The thrashing black and amber fish in Stephen Coghlan’s grip is unsightly, but its humble appearance — a snake-like body, milky eyes and parasitic funnel of yellow teeth -— belie the sea lamprey’s importance to the small Sedgeunkedunk Stream and, possibly, Coghlan contends, some of the state’s most majestic rivers.
Coghlan, an associate professor of freshwater fisheries ecology at the University of Maine, has spent many hours ankle-deep in the Sedgeunkedunk (pronounced Sej-E-unk-e-dunk) studying the lamprey’s impact on the stream since the removal of two dams about three years ago allowed the fish to return to their traditional spawning grounds. In that time he has seen steady increases in the number of lamprey building nests on the stream bottom and, in the process, changing the environment, possibly making it more hospitable to highly prized sea-run fish, including Atlantic salmon.
“We’re trying to tell a story, and each year we get a little bit more information,” Coghlan says, carefully placing the now-weary lamprey into a submerged basket and jotting down the measurements of others caught and tagged that morning by his student researchers.

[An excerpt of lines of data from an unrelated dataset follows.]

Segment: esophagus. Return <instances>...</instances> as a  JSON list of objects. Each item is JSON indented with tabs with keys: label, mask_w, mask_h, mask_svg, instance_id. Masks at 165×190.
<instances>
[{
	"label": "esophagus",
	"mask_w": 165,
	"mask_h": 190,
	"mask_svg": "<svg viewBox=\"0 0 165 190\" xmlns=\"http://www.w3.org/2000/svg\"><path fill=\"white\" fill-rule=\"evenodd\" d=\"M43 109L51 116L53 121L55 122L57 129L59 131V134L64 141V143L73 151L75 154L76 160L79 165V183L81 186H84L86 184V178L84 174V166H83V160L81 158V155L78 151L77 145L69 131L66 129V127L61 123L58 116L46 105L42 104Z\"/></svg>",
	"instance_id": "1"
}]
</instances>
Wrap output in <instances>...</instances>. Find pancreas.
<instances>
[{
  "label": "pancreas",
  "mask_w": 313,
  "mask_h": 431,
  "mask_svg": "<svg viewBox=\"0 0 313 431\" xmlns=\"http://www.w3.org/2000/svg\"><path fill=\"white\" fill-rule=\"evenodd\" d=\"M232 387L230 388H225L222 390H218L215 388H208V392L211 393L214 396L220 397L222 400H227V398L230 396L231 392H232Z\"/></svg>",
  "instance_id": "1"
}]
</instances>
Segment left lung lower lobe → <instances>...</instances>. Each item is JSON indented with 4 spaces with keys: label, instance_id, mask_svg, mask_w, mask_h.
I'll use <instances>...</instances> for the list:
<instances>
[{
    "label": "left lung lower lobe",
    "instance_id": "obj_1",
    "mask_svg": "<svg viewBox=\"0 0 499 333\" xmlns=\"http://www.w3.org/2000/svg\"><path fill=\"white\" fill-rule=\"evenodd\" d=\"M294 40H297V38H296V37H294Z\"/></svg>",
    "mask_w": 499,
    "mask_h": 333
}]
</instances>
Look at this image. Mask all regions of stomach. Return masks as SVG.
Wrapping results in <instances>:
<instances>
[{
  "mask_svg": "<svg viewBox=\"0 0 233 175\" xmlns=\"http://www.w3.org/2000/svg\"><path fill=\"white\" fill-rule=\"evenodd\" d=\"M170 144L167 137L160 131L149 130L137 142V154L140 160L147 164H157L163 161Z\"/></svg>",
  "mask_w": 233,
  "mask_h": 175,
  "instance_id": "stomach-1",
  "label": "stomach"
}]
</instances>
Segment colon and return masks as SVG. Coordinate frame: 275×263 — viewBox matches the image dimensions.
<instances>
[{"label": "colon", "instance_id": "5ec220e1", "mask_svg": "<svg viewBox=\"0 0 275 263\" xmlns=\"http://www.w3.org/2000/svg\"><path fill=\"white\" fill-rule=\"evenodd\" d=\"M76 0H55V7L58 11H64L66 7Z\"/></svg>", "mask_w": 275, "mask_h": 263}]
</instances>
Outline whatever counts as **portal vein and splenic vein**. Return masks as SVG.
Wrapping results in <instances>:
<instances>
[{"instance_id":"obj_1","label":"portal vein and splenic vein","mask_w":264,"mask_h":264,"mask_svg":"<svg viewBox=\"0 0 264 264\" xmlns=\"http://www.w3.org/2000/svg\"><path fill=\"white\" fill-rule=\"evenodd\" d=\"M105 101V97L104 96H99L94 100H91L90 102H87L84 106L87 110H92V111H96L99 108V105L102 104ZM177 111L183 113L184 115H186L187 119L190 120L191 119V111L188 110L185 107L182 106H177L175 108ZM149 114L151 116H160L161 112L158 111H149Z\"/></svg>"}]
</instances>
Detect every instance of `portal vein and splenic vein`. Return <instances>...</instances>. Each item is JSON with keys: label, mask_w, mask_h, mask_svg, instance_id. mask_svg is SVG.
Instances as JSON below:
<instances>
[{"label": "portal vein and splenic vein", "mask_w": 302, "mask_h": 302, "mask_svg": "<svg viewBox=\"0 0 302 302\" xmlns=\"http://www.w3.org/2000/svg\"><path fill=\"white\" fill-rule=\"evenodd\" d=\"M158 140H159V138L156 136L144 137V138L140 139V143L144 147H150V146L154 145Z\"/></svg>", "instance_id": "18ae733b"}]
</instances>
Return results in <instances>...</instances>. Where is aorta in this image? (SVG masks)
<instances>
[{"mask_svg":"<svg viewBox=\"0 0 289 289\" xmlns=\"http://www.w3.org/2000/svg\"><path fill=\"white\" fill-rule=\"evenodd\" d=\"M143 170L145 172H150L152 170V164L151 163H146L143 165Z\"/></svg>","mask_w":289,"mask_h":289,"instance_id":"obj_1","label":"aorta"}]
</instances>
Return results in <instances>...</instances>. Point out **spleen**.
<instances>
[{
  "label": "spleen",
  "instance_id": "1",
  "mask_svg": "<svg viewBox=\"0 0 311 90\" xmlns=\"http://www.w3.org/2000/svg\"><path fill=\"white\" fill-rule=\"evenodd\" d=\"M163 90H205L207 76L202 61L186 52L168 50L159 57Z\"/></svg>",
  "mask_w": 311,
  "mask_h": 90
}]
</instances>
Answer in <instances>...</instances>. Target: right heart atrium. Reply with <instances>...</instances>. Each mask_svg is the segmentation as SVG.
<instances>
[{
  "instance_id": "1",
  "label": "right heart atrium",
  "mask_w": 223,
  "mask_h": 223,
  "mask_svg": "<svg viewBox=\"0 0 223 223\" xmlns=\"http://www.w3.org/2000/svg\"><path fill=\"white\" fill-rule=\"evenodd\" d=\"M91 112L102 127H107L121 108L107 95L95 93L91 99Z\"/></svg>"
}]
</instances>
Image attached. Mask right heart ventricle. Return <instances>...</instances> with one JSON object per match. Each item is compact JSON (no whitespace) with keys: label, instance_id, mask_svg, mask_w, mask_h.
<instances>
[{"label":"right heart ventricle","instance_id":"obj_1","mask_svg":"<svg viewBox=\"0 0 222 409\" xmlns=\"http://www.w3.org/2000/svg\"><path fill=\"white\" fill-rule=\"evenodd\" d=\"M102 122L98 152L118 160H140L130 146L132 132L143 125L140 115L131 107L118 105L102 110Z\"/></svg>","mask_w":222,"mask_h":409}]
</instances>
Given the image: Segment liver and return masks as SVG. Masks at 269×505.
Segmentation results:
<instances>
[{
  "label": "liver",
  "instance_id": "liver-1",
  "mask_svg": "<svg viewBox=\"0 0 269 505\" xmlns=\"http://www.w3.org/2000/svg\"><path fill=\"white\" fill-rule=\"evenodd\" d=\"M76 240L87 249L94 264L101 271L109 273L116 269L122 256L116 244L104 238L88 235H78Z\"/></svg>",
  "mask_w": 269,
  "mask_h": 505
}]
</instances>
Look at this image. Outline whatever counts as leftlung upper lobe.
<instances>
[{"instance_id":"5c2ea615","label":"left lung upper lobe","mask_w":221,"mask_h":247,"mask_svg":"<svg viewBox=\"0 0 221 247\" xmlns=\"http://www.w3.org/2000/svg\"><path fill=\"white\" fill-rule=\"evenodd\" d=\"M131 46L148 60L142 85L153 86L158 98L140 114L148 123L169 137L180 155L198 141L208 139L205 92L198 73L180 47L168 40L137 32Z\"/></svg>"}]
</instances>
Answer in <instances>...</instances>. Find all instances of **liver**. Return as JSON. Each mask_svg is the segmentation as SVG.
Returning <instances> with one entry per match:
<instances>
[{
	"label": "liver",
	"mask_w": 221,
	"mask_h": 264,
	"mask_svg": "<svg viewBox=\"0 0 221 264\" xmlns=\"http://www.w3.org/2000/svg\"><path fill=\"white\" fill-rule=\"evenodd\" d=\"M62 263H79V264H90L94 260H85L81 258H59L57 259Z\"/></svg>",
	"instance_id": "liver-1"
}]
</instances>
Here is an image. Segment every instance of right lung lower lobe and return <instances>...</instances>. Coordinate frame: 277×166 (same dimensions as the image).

The story is set in the living laboratory of the Sedgeunkedunk Stream, a small tributary running north about 3.7 miles from Orrington, Maine, and into the Penobscot River in South Brewer.
On this sunny morning, Coghlan and his team of undergraduate and graduate students are on their daily “lamprey safari,” walking the stream and carefully hand-catching and tagging any lamprey they see. Each captured fish receives both a visible tag and an electronic tag that can be scanned for identification.
Part of the reason the lamprey are so easy to catch is that they’re very busy building their nests. And there’s some heavy lifting involved, too, as they use their sucker-like mouths and thrashing bodies to move rocks — some as big as grapefruits — into a mound where they will lay their eggs. An oval pit, worn clean and smooth by the lamprey’s slow, constant wriggling, is at the base of the mound.
Once sea lamprey spawn, they die. That’s it. But they leave behind three important things: their bottom-changing nests, their nutrient-rich carcasses and the next generation of lamprey.
Since the removal of the dams in 2008 and 2009, Coghlan and his team have documented increasing numbers of sea lamprey returning to the Sedgeunkedunk to build or enlarge their nests, which, in some cases, can be several feet across. Five years ago, there were about 60 fish. This year, he and his team tagged a record 250, and the fish are moving farther and farther upstream to spawn, expanding their range.